Despite China's ongoing sexual revolution, pornography is still illegal. Under Chinese law, anyone found to be producing and distributing obscene material can get three years in jail.
The country requires many pornography censors to find and censor content considered obscene, and it's not always easy work.
70-year-old Liu Xiaozhen is one such censor, employed at Hunan province's "eliminate pornography and illegal publications" office. The office had to watch and classify 700 DVDs confiscated in April alone.
Over the weekend Liu granted a rare interview to ND News, describing the stresses and perils of his job.
The interview is in Chinese, but well worth watching even if you don't understand:
"You have to watch even if you don't want to watch," Liu says, according to the South China Morning Post. "But when you're in this job, you have to watch very closely, and once you've watched, you classify."
Recalling his first day, Liu said that it was "awkward, my face and ears turned red and my heart skipped a beat."

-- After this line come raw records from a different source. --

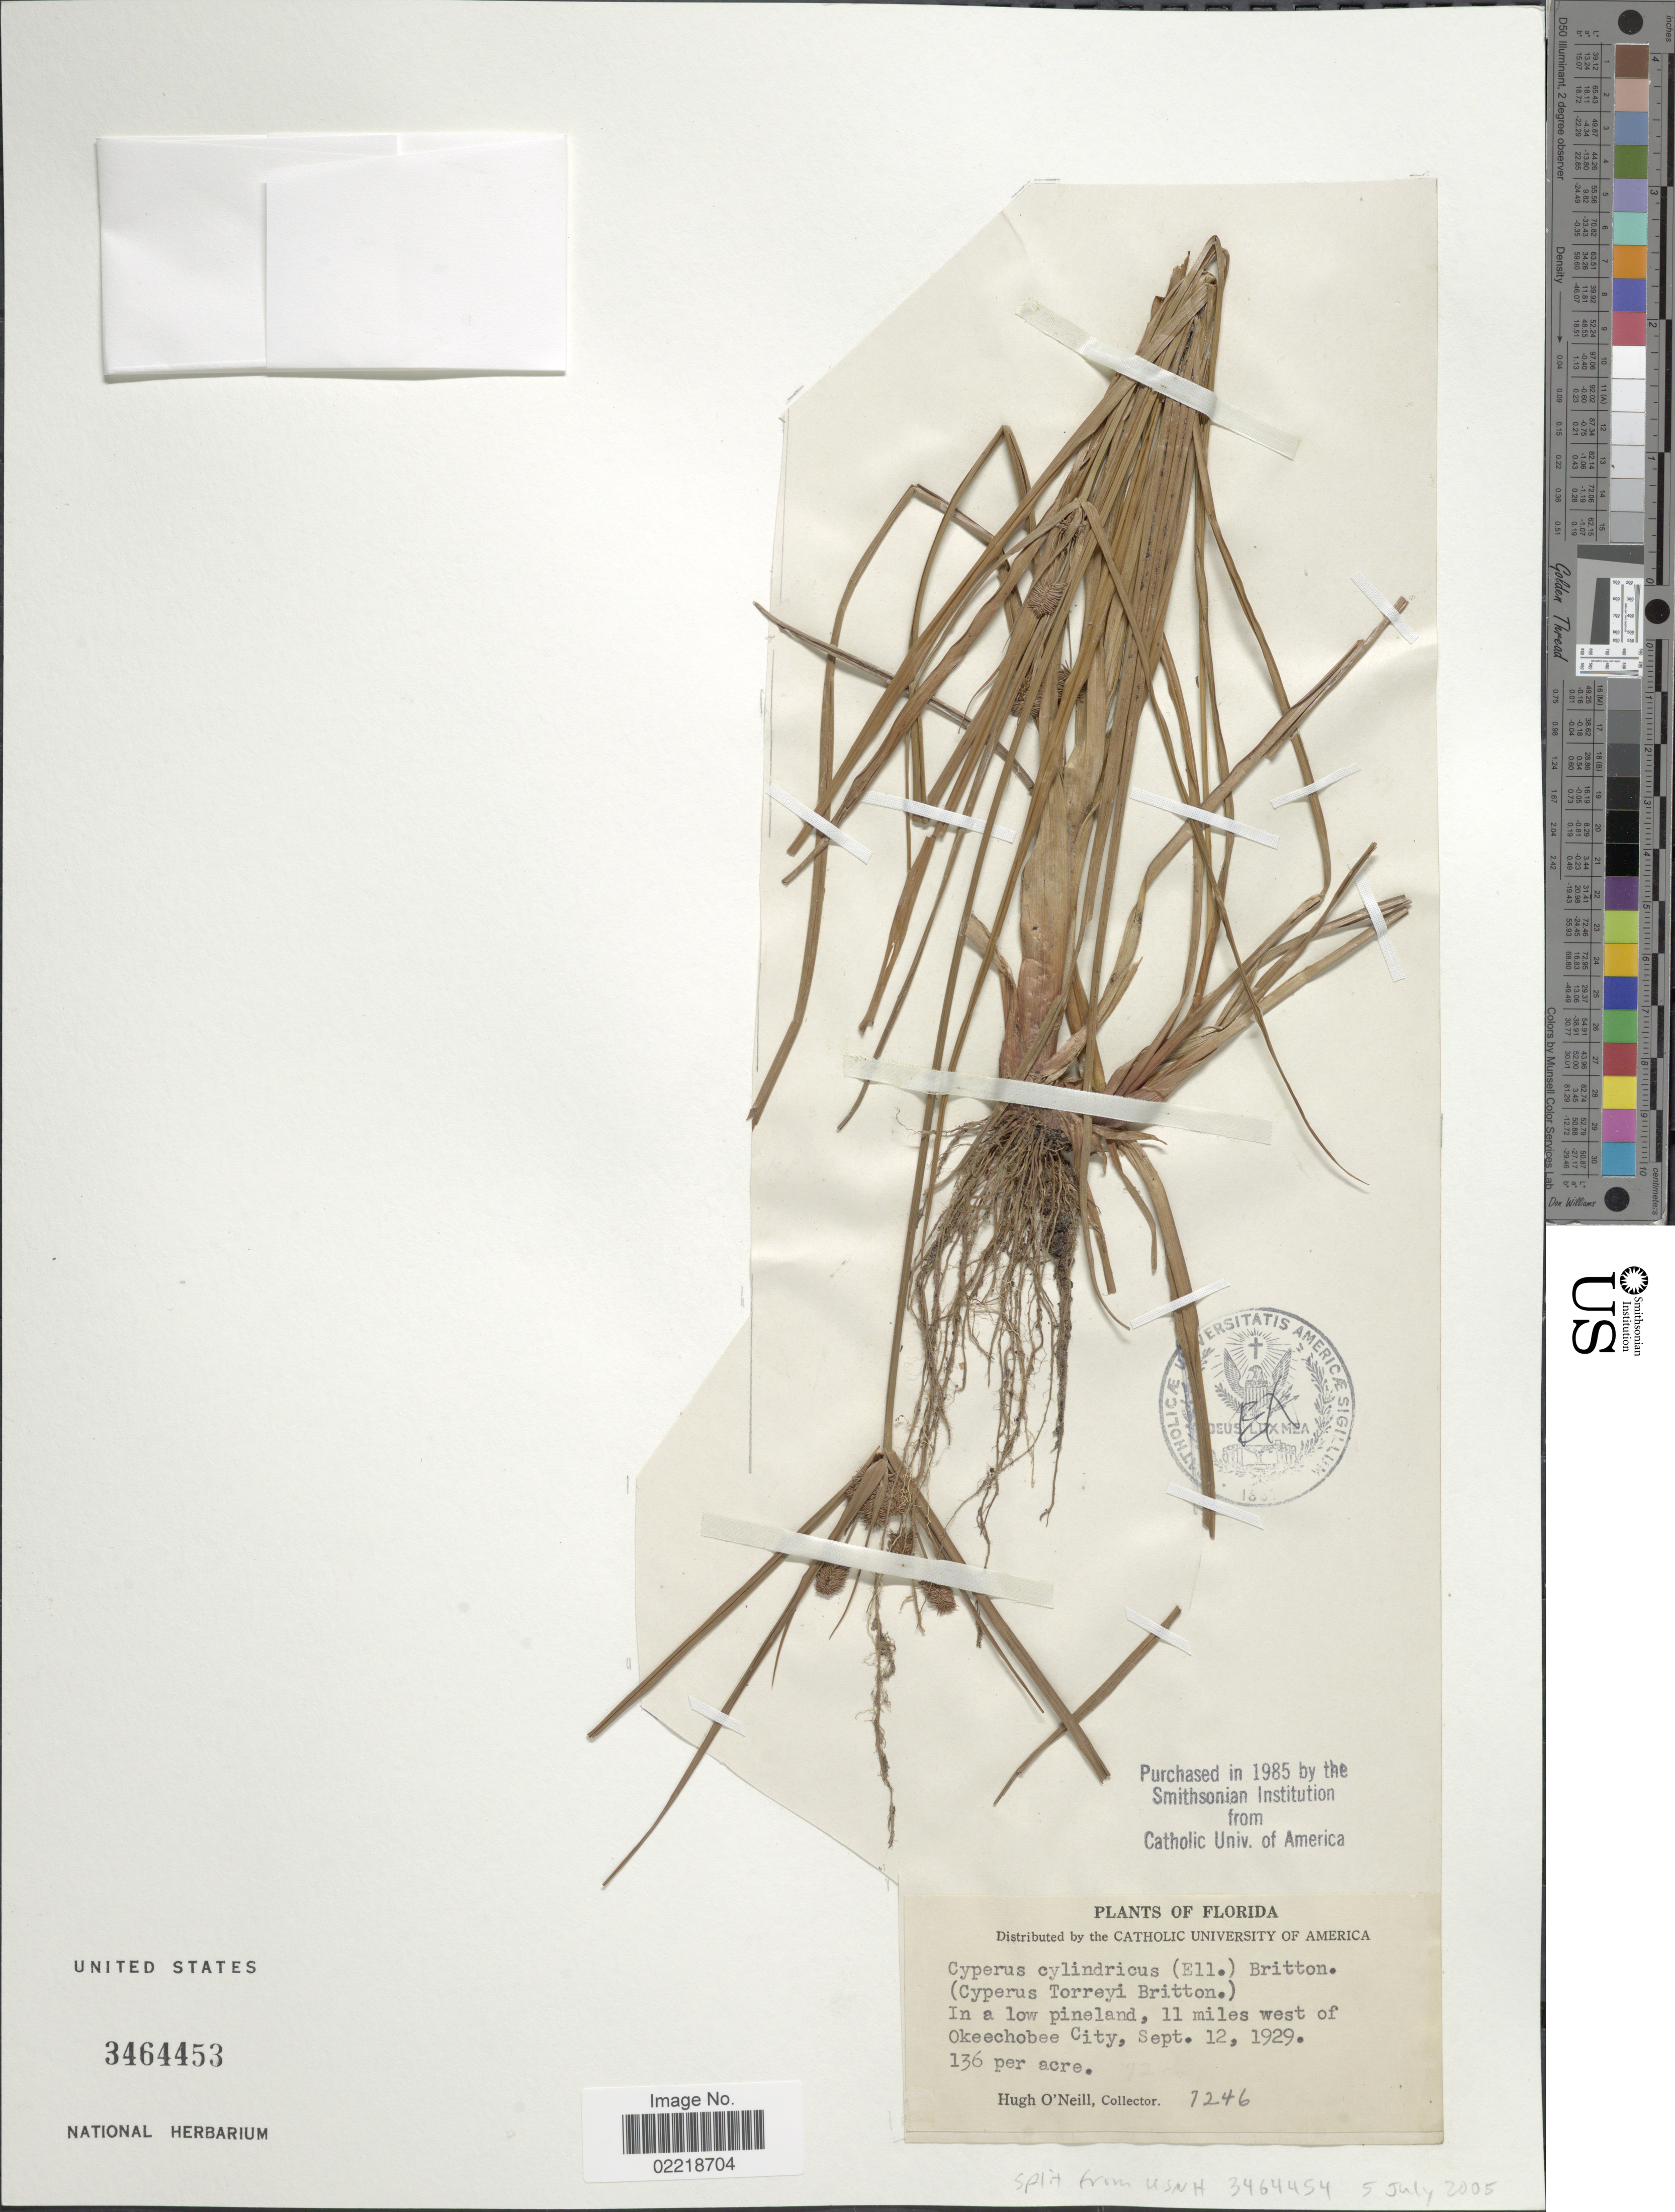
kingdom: Plantae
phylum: Tracheophyta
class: Liliopsida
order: Poales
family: Cyperaceae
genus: Cyperus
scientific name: Cyperus retrorsus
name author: Chapm.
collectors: H. O'Neill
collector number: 1246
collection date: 1929-09-12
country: United States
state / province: Florida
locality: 11 miles west of Okeechobee City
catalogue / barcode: US 3464453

The requirements for the job don't seem high, the SCMP notes — candidates must be married and undergo training.
Recently, a job posting seeking a "chief pornography identifier" for internet company Anquan.org went viral, eventually reposted at least 125,000 times on the microblogging site Weibo. The position was said to pay 200,000 yuan ($32,280) a year.
While some observers dismissed the job posting as a publicity stunt, online companies do have their own censorship programs in place — one study found that pornography was "almost universally" censored on Weibo.